I had a business trip, settled in a decent hotel where girls with services do not call, I go to bed and suddenly a phone call, a pleasant female voice
She is: Hi!
I am: Hi!
She: How is it?
I: Okay, and what about you?
We talked for ten minutes and I was tired.
I: Okay, let’s get closer to the matter, how much is the hour?
Let’s talk at home!! He throws the phone.
I am not bad :)
Chat in Belarus:
XX: Our children are born patriots immediately.
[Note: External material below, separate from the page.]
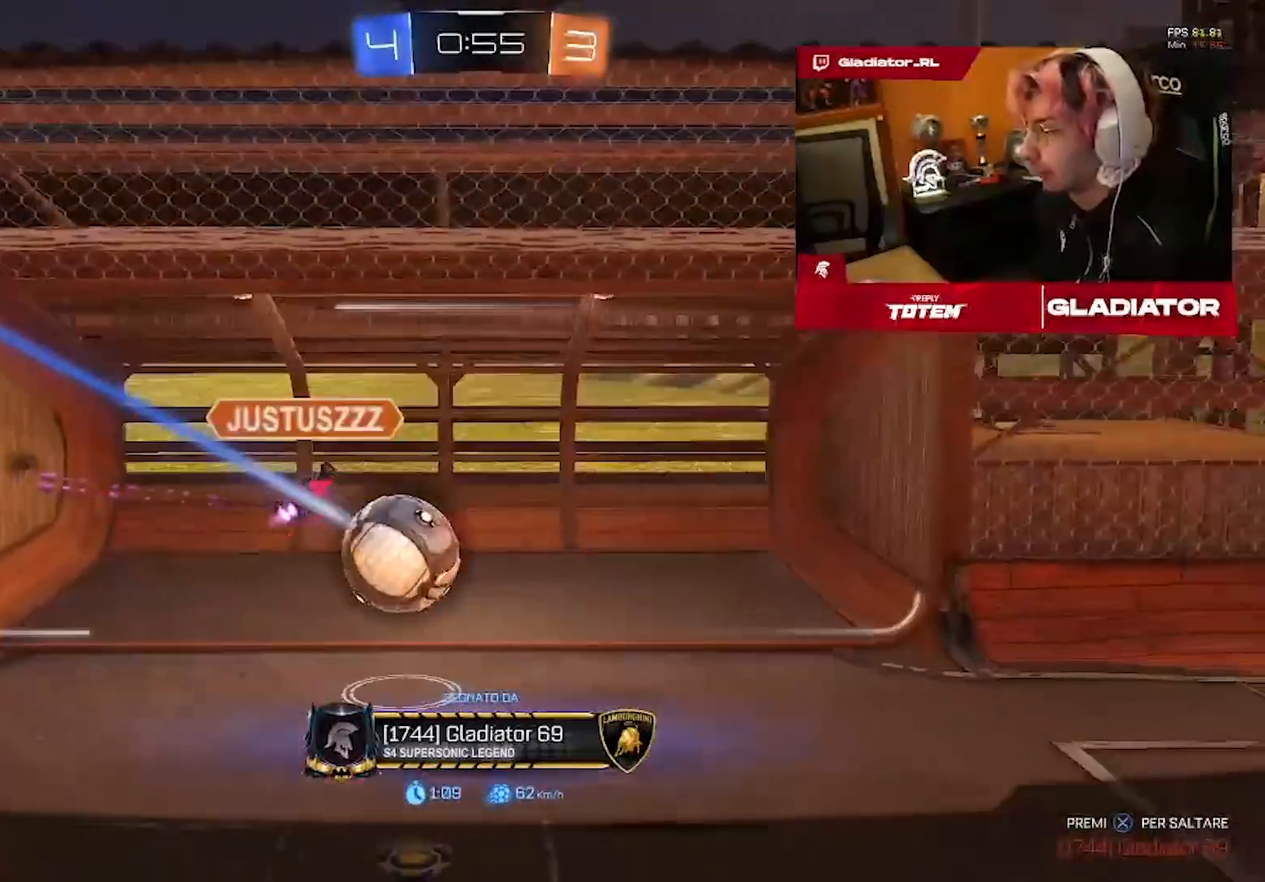
{"buttons": [], "left_stick": "center", "right_stick": "center", "events": []}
Give a child at 1 year 8 months a bulletin - he will immediately put the right bird!
YYY: No in 1 and 8, but in 1 and 6 maximum. You need to be more conscious, more conscious.
There are legends that especially patriotic children are born immediately with characteristic thighs.
Even the girls...
In time, programmers develop the habit of avoiding ambiguities at all costs, which brings a light shade of absurdity to their speech.
Dialogue at work:
Q: Sergey, do you not fear that this device will fall and crush your fingers?
Yyy: Yes, I am not afraid; No, I am not afraid.
The Lexus...
An employee of the Russian Post fell from the window of the seventh floor and fell two weeks later. and (- :
I like to share.
22 Jan at 22:49
smoke
He lost valuable things.
My mother is a very economical creature. Once she told her that the note was heating, I would have to buy a setup. Answer: "And you put it on a hot tub with cold water, and you cool the laptop, and boil the water - then you can wash the dishes."
have read? Remember to! Pellets, soup and tea.
You can post this hernia on every page of the plizz, or I read it an hour and a half before your post.